▶ **Document text**
# Black tip’ son top!



## TBAR_94 (Aug 6, 2020)

Yesterday I had a first, I hooked 2, and landed 1 blacktip on a Halco popper. The way it hit I first thought I had a bull red on, but it was a much different fight. The one I got in was about 3 feet and hooked outside the mouth, otherwise I‘m sure he would have cut the 50lb leader I had. The second one felt much bigger and was an absolutely massive blowup. I suspect it was probably way to big for the gear I was using. I think it tail cut me because my whole 2 foot leader was gone.

Is topwater shark fishing a thing? Or did I just happen to get in to some exceptionally aggressive tax collectors. I’m still new to gulf fishing, so everytime I hook in to something new it’s an adventure.


----------



## Sea Monkey (Dec 26, 2008)

The OLE Never Know!

One reason why I enjoy fishing in the Gulf. You can target a certain species but you never know what you may catch. Lots of Carnivores in the Gulf. The Gulf “ Where the weak are killed and eaten”

▶ **Directions**
**a)** From the forum thread about topwater shark fishing, list every measurement given, along with what each one describes.
**b)** In the forum thread about topwater shark fishing, what lure did TBAR_94 land the blacktip on?
**c)** Reproduce the part of the forum thread between "## TBAR_94 (Aug" and "OLE Never Know!", inclusive, word for word.
Rely only on the forum thread above.

(Saved data entries)

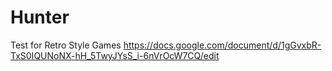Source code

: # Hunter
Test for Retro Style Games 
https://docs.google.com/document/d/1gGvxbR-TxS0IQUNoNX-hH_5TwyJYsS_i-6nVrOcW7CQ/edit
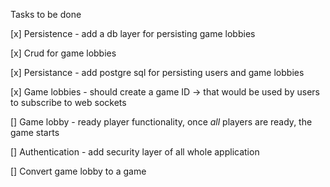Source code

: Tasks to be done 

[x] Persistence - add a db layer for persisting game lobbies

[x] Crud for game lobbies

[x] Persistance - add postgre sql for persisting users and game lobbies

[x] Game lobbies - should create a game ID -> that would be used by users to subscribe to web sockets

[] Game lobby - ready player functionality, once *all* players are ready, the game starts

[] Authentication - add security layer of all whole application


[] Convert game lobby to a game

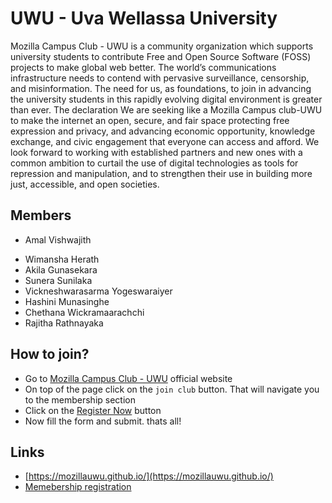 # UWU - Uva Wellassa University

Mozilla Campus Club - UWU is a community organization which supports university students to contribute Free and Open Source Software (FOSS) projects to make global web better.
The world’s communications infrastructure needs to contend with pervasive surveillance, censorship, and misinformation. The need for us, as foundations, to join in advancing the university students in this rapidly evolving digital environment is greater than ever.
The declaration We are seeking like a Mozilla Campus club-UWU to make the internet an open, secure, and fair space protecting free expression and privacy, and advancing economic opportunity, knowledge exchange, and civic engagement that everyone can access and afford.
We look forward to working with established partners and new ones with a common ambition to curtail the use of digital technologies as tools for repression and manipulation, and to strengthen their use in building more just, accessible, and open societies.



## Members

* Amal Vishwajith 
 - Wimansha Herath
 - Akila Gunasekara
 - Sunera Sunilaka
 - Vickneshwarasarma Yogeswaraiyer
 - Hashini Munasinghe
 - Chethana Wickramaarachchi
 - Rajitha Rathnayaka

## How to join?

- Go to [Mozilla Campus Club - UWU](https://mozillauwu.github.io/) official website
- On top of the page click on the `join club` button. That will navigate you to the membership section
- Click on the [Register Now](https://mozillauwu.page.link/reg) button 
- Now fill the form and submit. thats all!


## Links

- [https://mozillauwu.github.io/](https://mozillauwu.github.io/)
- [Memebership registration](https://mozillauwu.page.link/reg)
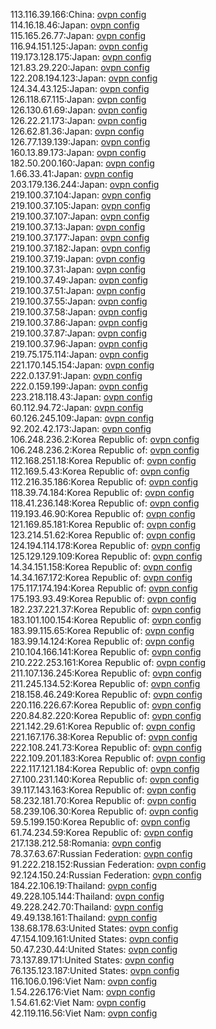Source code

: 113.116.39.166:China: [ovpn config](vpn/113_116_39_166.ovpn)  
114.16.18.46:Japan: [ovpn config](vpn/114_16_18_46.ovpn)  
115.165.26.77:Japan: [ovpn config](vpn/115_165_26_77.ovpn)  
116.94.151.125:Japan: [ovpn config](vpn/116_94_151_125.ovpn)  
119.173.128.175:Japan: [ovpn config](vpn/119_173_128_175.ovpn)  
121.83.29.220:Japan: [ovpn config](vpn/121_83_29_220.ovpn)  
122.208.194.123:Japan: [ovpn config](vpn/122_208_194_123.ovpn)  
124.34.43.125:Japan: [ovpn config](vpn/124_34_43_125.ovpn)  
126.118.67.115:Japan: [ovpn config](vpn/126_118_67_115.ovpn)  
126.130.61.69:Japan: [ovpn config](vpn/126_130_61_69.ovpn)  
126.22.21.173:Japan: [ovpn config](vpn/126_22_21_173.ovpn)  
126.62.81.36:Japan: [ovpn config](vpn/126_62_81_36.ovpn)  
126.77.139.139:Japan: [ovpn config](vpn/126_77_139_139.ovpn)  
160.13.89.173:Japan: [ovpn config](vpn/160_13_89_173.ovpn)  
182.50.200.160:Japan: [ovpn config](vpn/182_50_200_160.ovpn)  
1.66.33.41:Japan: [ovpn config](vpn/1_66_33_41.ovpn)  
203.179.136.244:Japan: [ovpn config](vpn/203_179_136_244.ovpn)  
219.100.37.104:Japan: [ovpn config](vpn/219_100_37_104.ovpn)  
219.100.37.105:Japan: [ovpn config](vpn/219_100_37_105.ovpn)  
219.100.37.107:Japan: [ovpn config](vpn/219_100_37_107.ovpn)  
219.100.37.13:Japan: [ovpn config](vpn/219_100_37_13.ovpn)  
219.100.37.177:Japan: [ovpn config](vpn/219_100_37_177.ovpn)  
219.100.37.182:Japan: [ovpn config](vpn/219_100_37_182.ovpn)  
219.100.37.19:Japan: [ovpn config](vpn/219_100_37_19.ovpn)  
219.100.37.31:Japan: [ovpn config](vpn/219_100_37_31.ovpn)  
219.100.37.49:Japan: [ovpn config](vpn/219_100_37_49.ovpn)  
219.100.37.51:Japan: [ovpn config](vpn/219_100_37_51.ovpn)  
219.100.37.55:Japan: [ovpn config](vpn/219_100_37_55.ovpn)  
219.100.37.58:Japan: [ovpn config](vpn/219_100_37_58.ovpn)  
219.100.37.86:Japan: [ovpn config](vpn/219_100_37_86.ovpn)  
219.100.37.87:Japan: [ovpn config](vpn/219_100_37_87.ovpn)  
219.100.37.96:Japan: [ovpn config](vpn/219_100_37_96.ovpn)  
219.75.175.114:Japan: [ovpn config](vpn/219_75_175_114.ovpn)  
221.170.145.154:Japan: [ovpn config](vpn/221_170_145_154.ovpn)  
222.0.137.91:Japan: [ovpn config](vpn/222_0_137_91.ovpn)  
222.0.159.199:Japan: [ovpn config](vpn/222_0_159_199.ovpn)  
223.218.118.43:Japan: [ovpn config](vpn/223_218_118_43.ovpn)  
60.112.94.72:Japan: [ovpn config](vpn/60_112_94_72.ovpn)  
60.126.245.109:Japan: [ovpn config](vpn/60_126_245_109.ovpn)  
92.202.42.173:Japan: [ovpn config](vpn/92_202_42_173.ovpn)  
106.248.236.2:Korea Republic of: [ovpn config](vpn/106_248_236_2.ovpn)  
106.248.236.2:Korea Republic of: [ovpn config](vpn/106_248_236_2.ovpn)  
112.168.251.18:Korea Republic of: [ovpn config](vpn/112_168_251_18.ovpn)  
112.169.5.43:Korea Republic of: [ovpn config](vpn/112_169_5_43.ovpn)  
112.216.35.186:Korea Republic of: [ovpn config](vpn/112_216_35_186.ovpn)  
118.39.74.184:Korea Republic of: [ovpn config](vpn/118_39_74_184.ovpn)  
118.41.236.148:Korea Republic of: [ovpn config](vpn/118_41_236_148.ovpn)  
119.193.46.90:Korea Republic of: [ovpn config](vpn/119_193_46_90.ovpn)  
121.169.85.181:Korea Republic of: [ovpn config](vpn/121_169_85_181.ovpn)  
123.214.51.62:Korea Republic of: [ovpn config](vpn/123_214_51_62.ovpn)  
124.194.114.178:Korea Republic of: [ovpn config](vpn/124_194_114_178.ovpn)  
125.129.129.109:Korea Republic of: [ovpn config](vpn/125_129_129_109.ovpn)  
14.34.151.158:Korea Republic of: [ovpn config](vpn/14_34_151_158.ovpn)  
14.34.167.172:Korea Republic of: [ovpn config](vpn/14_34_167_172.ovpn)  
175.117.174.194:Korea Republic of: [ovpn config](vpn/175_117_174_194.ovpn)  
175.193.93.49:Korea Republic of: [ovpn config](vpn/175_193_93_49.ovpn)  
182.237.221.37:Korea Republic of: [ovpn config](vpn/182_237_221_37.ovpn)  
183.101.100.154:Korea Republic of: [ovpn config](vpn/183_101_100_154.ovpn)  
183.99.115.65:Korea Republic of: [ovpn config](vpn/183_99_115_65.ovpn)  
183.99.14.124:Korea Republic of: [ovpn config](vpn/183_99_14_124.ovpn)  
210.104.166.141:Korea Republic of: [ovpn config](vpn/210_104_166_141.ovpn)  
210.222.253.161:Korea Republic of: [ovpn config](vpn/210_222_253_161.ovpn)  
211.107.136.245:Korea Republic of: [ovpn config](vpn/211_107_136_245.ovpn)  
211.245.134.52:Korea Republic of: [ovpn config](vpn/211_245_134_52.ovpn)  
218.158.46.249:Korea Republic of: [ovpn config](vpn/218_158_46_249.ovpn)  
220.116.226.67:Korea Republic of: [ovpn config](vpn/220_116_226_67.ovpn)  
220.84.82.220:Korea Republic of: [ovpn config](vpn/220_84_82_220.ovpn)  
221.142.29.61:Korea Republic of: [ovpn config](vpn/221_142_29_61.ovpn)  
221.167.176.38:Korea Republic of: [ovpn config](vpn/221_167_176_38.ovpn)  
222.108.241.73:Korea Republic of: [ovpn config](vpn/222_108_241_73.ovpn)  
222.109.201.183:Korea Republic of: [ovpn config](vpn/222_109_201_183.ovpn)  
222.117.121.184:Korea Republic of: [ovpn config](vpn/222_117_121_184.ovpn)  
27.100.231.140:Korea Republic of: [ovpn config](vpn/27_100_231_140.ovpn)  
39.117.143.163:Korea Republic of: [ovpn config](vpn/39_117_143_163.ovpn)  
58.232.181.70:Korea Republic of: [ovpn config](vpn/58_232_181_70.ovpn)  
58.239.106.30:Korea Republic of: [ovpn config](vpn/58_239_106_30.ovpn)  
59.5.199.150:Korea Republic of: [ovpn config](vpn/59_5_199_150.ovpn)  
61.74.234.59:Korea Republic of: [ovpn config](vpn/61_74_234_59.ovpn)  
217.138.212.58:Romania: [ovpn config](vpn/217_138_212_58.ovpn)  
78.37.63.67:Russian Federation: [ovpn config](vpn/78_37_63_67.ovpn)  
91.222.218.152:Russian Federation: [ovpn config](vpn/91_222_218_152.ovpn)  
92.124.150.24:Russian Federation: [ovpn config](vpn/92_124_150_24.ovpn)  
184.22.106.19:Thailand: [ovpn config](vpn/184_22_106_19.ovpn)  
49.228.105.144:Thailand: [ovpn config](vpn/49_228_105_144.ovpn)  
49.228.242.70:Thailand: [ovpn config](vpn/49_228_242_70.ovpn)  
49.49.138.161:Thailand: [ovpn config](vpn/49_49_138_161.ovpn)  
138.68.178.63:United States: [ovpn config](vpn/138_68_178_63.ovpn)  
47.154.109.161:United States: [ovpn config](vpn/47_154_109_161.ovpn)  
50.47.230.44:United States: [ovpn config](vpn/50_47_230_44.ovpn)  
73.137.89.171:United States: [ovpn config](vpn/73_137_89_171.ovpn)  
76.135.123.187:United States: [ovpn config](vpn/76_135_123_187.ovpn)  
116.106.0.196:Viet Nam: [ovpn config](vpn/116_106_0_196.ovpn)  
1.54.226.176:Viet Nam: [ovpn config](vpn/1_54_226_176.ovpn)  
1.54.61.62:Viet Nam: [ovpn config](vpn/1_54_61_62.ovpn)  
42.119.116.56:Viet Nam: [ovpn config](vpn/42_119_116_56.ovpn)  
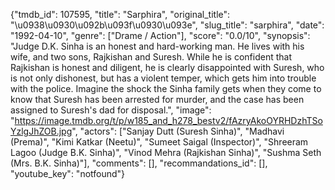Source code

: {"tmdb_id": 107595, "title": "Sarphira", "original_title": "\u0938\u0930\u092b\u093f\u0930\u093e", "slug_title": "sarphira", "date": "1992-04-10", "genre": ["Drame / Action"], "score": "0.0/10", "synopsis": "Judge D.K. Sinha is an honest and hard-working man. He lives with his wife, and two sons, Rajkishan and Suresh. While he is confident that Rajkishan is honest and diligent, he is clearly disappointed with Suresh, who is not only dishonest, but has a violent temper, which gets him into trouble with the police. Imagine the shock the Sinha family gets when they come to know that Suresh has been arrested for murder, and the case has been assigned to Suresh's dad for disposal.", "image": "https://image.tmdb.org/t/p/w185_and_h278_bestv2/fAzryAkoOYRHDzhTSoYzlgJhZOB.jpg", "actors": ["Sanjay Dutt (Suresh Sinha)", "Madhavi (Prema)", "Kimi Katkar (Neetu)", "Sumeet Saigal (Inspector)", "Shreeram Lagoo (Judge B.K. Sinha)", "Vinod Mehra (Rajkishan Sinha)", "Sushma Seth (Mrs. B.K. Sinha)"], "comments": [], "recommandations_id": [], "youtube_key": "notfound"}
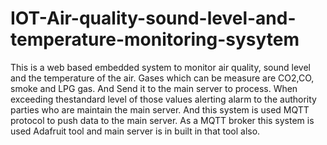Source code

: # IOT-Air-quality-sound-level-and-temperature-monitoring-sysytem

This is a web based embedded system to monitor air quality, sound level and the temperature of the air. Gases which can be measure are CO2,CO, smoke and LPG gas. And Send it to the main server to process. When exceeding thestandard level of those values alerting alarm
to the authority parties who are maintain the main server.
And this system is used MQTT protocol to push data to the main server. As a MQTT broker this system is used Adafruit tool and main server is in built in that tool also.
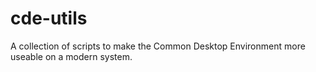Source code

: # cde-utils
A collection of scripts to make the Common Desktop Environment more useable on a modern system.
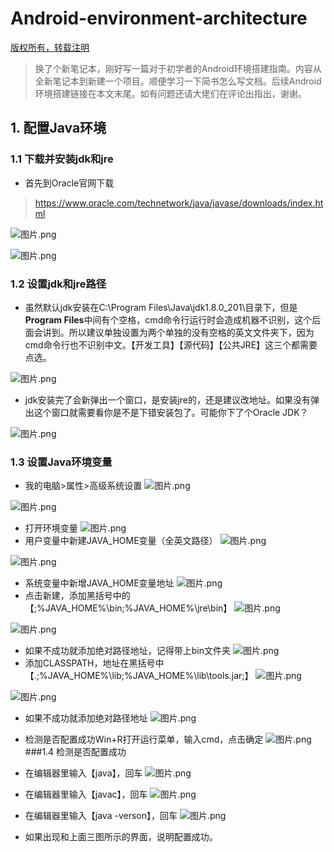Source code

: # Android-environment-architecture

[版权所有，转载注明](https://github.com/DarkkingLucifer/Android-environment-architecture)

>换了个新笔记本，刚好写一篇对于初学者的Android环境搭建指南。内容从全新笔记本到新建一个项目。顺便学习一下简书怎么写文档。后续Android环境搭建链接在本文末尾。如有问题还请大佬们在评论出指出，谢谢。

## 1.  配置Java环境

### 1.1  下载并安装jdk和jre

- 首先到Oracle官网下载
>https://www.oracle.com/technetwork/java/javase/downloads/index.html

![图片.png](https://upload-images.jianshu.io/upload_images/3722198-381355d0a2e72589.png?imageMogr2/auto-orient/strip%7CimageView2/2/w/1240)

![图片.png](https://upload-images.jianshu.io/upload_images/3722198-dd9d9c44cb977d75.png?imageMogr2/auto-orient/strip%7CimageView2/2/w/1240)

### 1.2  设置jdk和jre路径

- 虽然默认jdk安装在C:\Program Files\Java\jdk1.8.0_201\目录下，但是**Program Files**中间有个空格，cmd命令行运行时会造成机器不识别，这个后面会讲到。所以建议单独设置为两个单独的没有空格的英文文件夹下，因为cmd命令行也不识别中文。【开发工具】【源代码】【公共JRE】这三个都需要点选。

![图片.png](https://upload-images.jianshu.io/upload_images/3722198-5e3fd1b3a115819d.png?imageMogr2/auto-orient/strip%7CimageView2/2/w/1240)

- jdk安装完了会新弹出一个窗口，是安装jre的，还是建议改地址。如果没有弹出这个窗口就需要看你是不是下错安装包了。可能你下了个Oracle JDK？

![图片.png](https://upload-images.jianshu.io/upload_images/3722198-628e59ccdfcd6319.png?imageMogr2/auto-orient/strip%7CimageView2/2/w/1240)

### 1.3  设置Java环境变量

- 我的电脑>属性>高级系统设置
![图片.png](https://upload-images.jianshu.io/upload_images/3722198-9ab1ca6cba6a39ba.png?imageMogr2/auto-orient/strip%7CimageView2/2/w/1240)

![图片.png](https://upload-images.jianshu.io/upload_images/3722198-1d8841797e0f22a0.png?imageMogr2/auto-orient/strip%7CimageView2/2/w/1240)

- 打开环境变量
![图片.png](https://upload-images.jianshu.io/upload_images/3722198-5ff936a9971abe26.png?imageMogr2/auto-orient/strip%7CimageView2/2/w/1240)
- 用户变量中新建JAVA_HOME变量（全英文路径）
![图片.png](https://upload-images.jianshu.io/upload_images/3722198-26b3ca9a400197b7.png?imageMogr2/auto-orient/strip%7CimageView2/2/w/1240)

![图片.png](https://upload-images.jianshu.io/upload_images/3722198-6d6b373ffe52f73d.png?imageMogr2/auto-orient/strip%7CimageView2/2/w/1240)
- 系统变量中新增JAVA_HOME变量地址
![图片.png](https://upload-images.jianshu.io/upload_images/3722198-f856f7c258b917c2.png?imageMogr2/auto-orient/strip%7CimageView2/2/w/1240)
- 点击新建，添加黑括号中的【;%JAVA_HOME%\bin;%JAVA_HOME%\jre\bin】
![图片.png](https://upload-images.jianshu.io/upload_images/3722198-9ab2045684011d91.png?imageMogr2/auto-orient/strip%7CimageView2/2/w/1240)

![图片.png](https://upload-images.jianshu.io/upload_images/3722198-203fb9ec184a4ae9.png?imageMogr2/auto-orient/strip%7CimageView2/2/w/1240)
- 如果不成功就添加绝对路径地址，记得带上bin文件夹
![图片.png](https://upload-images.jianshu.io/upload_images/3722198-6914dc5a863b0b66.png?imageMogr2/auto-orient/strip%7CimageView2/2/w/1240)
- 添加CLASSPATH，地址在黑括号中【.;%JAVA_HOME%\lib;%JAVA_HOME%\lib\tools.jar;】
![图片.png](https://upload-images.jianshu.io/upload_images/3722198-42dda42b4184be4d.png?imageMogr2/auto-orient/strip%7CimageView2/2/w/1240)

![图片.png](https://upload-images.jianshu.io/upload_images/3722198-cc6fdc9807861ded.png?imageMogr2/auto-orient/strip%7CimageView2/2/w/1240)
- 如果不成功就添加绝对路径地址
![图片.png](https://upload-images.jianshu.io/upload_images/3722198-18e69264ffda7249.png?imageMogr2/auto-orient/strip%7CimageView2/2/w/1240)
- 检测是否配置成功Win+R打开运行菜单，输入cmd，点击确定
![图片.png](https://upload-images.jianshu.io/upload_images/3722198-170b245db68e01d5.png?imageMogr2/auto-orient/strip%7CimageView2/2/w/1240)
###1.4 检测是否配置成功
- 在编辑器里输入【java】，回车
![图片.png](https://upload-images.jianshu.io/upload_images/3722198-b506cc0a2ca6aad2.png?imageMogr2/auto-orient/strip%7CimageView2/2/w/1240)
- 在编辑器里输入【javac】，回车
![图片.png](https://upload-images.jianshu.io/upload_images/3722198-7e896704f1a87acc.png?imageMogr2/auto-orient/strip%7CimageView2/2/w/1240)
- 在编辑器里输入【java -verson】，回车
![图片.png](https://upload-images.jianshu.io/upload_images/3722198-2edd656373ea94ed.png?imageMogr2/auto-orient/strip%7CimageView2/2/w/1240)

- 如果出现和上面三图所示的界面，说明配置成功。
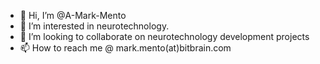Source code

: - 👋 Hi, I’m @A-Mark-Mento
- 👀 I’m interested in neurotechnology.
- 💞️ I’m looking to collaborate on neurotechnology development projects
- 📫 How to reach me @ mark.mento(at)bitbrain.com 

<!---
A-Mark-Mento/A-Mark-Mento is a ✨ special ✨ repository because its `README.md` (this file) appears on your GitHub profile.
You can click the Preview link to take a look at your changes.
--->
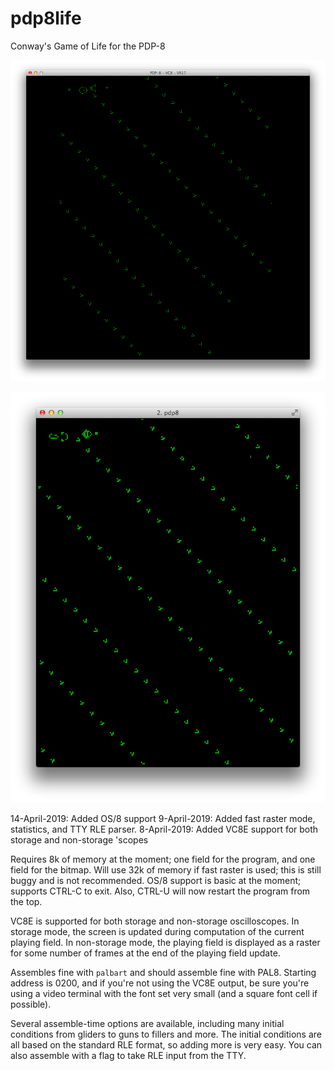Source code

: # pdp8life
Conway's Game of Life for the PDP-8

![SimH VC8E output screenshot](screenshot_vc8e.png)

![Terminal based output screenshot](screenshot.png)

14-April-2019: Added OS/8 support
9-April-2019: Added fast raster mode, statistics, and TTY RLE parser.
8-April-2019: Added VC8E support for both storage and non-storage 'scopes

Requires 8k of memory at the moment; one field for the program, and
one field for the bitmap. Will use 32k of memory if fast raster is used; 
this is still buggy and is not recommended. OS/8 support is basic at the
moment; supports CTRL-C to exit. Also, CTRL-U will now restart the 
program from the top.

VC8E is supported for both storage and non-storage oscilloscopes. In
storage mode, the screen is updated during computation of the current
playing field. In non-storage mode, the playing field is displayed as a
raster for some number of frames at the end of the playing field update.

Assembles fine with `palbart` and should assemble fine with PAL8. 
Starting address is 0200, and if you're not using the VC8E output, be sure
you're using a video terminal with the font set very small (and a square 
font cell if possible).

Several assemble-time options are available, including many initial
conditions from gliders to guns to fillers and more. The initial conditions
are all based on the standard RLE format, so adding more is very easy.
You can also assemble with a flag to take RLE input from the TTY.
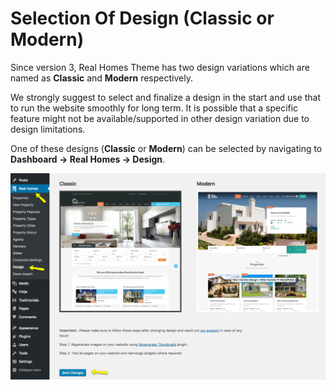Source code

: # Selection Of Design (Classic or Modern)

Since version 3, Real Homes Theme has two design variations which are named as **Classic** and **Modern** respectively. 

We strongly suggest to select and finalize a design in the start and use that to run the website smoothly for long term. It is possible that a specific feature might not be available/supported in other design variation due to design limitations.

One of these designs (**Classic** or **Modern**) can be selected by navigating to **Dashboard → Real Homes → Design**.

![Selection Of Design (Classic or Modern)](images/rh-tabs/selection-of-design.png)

▶ **Solutions by task**
**a)**
- About 3 feet: the length of the blacktip that was landed
- 50lb: the leader being used
- 2 foot: the leader that was lost when the second fish cut the line

**b)** A Halco popper.

**c)**
## TBAR_94 (Aug 6, 2020)

Yesterday I had a first, I hooked 2, and landed 1 blacktip on a Halco popper. The way it hit I first thought I had a bull red on, but it was a much different fight. The one I got in was about 3 feet and hooked outside the mouth, otherwise I‘m sure he would have cut the 50lb leader I had. The second one felt much bigger and was an absolutely massive blowup. I suspect it was probably way to big for the gear I was using. I think it tail cut me because my whole 2 foot leader was gone.

Is topwater shark fishing a thing? Or did I just happen to get in to some exceptionally aggressive tax collectors. I’m still new to gulf fishing, so everytime I hook in to something new it’s an adventure.


----------



## Sea Monkey (Dec 26, 2008)

The OLE Never Know!